The bottom line is that access to financial resources and wealth disparities are critical factors contributing to inequalities in retirement savings across races and ethnicities. Historical and systemic factors — such as limited access to high-paying jobs, educational opportunities and home ownership — have led to wealth gaps.
Financial Literacy Is Key
Studies and experts concur that financial literacy can bridge this gap, empowering individuals from all backgrounds to make informed decisions about retirement savings. Becoming financially confident and lifelong savers and investors helps create good habits that will follow people into retirement. It also helps investors discern between reliable online sources of information to make wise investment decisions.
"Many new and younger investors have never experienced market volatility as we've seen in the last couple years," says Mellody Hobson, the co-CEO and president of Ariel Investments. "We have a responsibility to educate these new investors about the value of long-term investing to build wealth and achieve financial security."
Judi Rosenthal, a financial advisor at Bernstein Private Wealth Management, also advocates the importance of being transparent with clients, "telling them how it all works . . . what they own, what they're buying and selling."
Cautious, for Good Reason
Trust also plays a major factor. Black Americans are less trusting of the stock market (30% vs. 23%) and financial institutions (28% vs.18%) than white Americans, according to the Ariel-Schwab survey. This has led many Black investors to pull out of the market. Since 2020, the two main reasons Black Americans have given for not investing were lack of trust and bad investing experience.

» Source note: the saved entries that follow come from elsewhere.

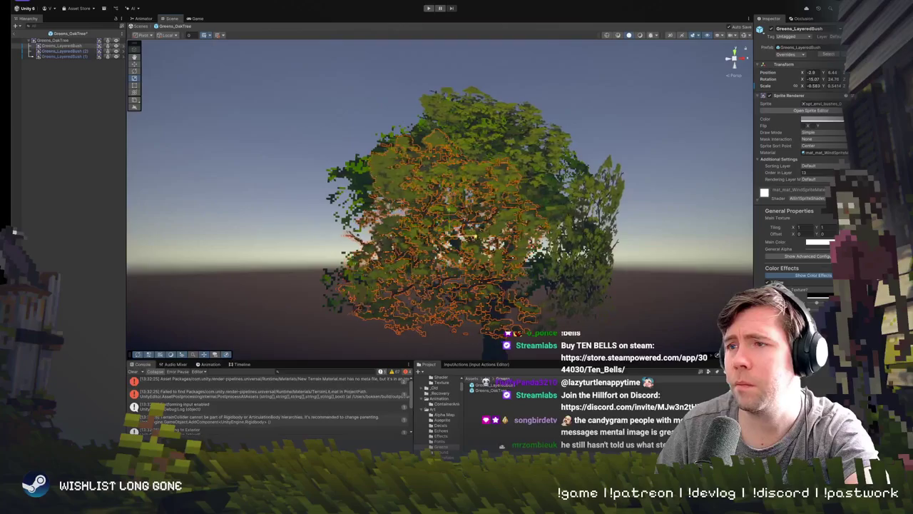
mouse_move(450, 189)
left_mouse_down()
mouse_move(622, 322)
mouse_move(623, 304)
left_mouse_up()
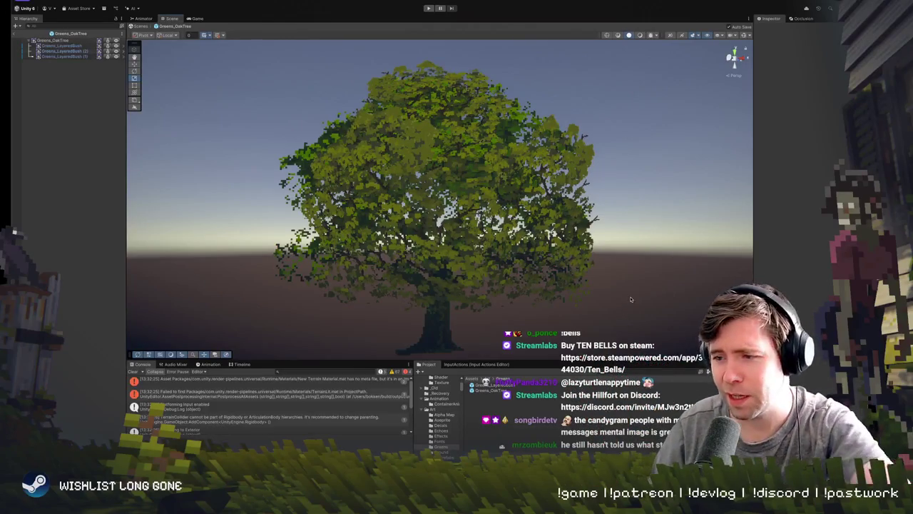
scroll(584, 258, "up", 5)
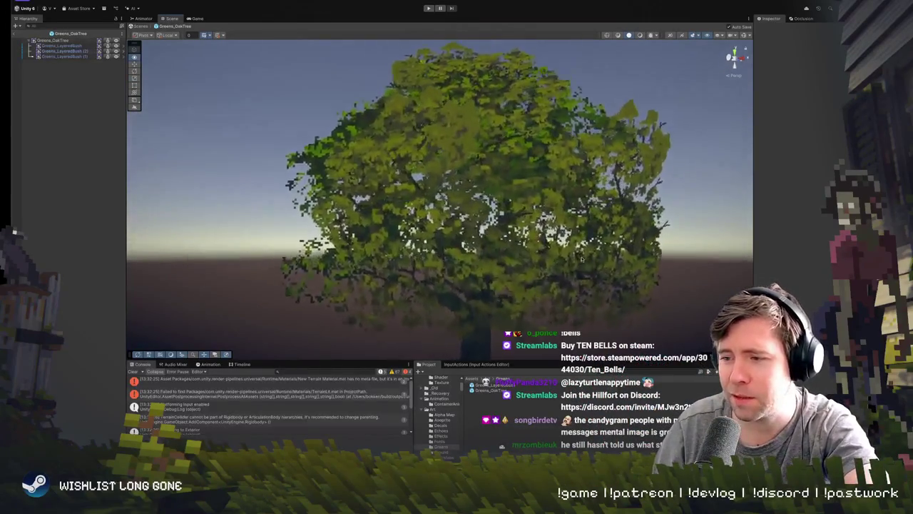
scroll(582, 259, "down", 5)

"I am super cautious and risk averse because I don't have a 'trust fund' or 'generational wealth' to fall back on."
A Black attorney, Kevonne Small, the acting chief of staff of the Office of Justice Programs in the U.S. Department of Justice, finds that her life experiences have made her heedful.

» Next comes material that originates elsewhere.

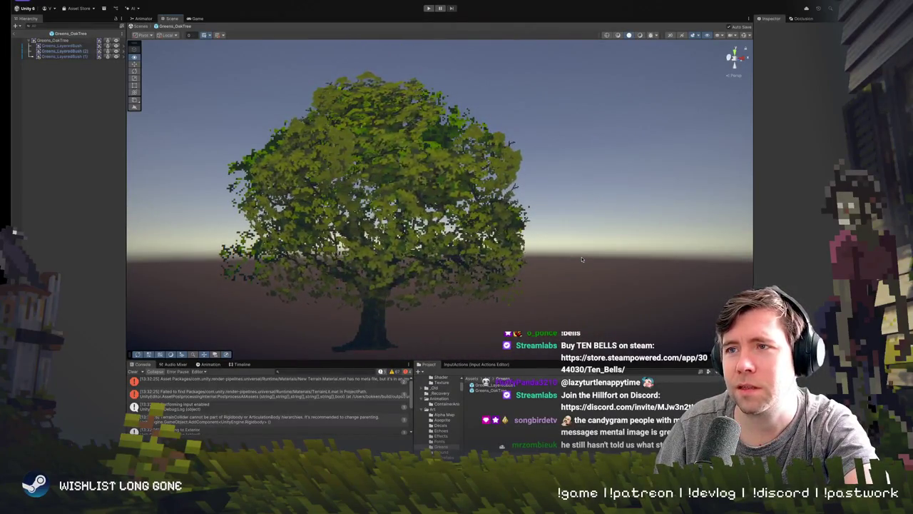
left_click_drag(582, 258, 493, 150)
left_click(490, 145)
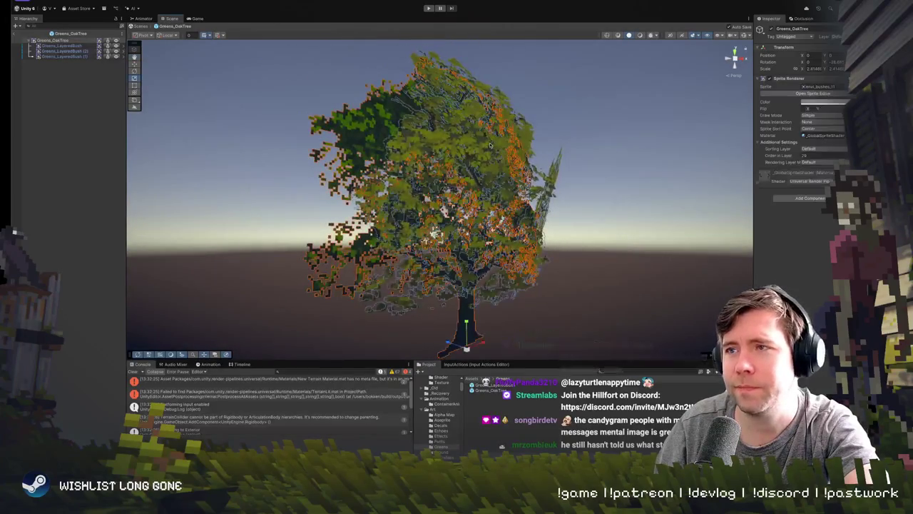
left_click(482, 122)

"I am super cautious and risk averse because I don't have a 'trust fund' or 'generational wealth' to fall back on," she says. "My investing decisions are based on my need to be financially safe. Notably, my investing decisions are tied to my career choice, which was to select a very stable, risk-averse job with the federal government."
This is also true among Latinos. Garce's mother and my mother each bought and rented a single-family home. They saw real estate as a more trustworthy investment than the stock market.
So, how do you get past the fear of the market and investing?
Start by Talking Frankly
It can start with open and honest conversations at home, being transparent with your loved ones about what you know — and don't know.
Emily Kuvin, a lawyer and journalist turned jewelry designer, told her children to max out contributions in their 401(k) plans, starting with their first jobs. Garce and her husband, Danilo, split their pre-teen children's allowance into spending, saving and donating. As parents, it's important to lead by example. Explaining how you must plan for retirement is a lesson few people learn early in life.
I'm hopeful. My teenage daughter thrift shops on the day of the week students get a discount, and my husband and I got her a Greenlight Debit Card so she can learn how to spend, save and invest consciously. You can do the same.